Entre ciel et terre


L’épopée de Ly et de sa famille, avant, pendant et après la guerre du Vietnam. Sa lutte contre les troupes gouvernementales qui investissent son village, sa fuite à Saigon, son mariage avec un soldat américain, son depart pour l’Amérique et puis son retour avec ses deux fils.


Apaiser une cicatrice

Note : 3.5 sur 5.

Après « Platoon » et « Né Un 4 Juillet », Oliver Stone conclue sa trilogie sur les déboires de la Guerre du Vietnam et rapatrie le spectateur, lentement mais sûrement, en terre de délivrance.

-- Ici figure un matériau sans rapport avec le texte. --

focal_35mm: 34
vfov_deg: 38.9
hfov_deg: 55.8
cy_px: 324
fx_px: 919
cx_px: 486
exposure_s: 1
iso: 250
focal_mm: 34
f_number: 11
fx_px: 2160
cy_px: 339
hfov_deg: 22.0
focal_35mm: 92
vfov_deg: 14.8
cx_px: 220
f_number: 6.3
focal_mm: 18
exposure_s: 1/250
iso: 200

Pour cela, il s’inspire des mémoires de Le Ly Hayslip, « When Heaven and Earth Changed Places : A Vietnamese Woman’s Journey from War to Peace », qui aura vécu l’enfer pendant les affrontements. Alors que le conflit est d’ordre politique, Stone sait toujours se placer au niveau de l’individu, que ce soit au niveau du soldat sous son casque et son uniforme, comme il l’a très bien démontré dans ses précédentes œuvres. Et il se place dorénavant à la place du peuple, où l’occupation Viêt-Cong et Américaine auront bien influencé le mode de vie sur des terres de nature paisibles.

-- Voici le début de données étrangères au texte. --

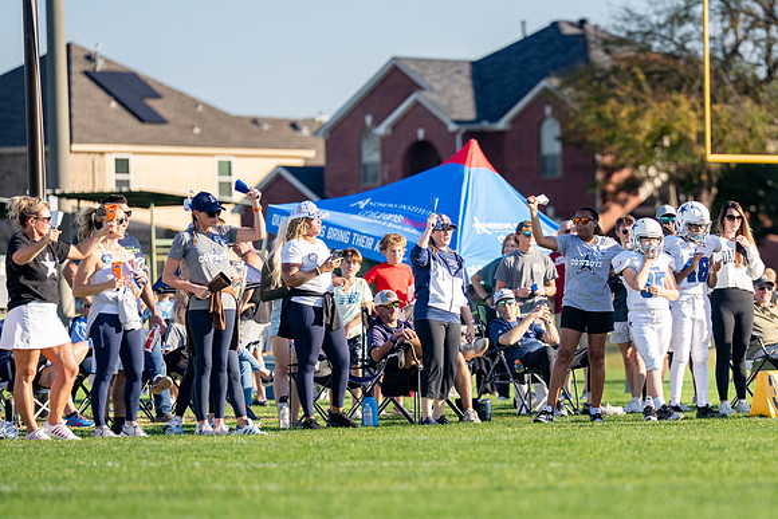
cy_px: 289
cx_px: 589
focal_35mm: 307
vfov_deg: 4.5
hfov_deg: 6.7
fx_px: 6640
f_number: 2.8
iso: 320
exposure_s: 1/3200
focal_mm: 200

La violence morale frappe alors la vie de Le Ly (Hiep Thi Le) et de sa mère (Joan Chen). Nous nous plaçons au plus proche de cette famille, où la survie de la jeune Le passe par-dessus tout. L’expérience de Stone sur les drames du Vietnam aura de quoi toucher notre sensibilité, notamment sur les méfaits générés de l’extérieur comme de l’intérieur, sur des paysans qui ne convoitent rien d’autre que la paix. Mais voilà toute la problématique du conflit, qu’on ne reprendra pas depuis le début, car la paix n’est réclamée qu’une fois la guerre déclarée… En prenant ce point de vue vietnamien mais surtout féminin, on peut brosser un portrait de la femme entre devoir et indépendance. Si le premier acte s’attarde sur la réalité des faits, avec le doute de Le envers son pays qui se déchire peu à peu, notamment dans les zones urbaines où on nous emmène dans les recoins les plus sombres et les plus bordéliques. Mais c’est à l’arrivée d’un soldat américain bien ouvert d’esprit qu’elle finit par céder et d’accepter le tremplin vers un nouvel horizon.

Steve Butler (Tommy Lee Jones) l’extirpe donc de sa routine, qui la conditionnait à vivre dans le regret, mais sa conscience est encore mise à l’épreuve de l’autre côté du pacifique. On y redécouvre avec la caricature adaptée, la classe moyenne d’une nation qui se mord la queue dans sa surconsommation. Mais pire encore, on nous fait redécouvrir le mode de vie dans l’excès, illustrant avec pertinence l’incompréhension du conflit qui sévit de l’autre côté de la frontière. Steve est l’exception qui confirme la règle, ou sert justement à porter l’écriture vers la rédemption. Ce personnage insuffle l’espoir, mais lui également doute de sa noblesse. Il vit dans l’illusion de pouvoir faire le bonheur avec des mensonges. Les bonnes intentions peuvent aider, jusqu’à ce que les pseudos sauveurs-envahisseurs rejettent aussi Le pour sa différence et sa simplicité.

Ainsi, Le Ly ne saura jamais trouver l’apaisement au-delà des frontières, données dans le titre même et elle reste à jamais tiraillée « Entre Ciel et Terre » (Heaven and Earth). Deux mondes différents, où le paradis est un luxe qu’elle ne peut atteindre, car elle se trouve dans l’illusion de la culture occidentale, là où elle se fait rejeter, malgré elle. La relation bouleverse, mais il y a un manque de lissage dans ce récit trop dense et souffre d’un rythme trompeur dans un deuxième acte qui expédie trop vite les personnages vers leur destin. Tout cela a pour objectif de ne pas oublier les torts de chacun et d’apaiser les cicatrices de cet épisode douloureux pour une femme qui a cherché toute sa vie ce coin de paradis qu’elle mériterait.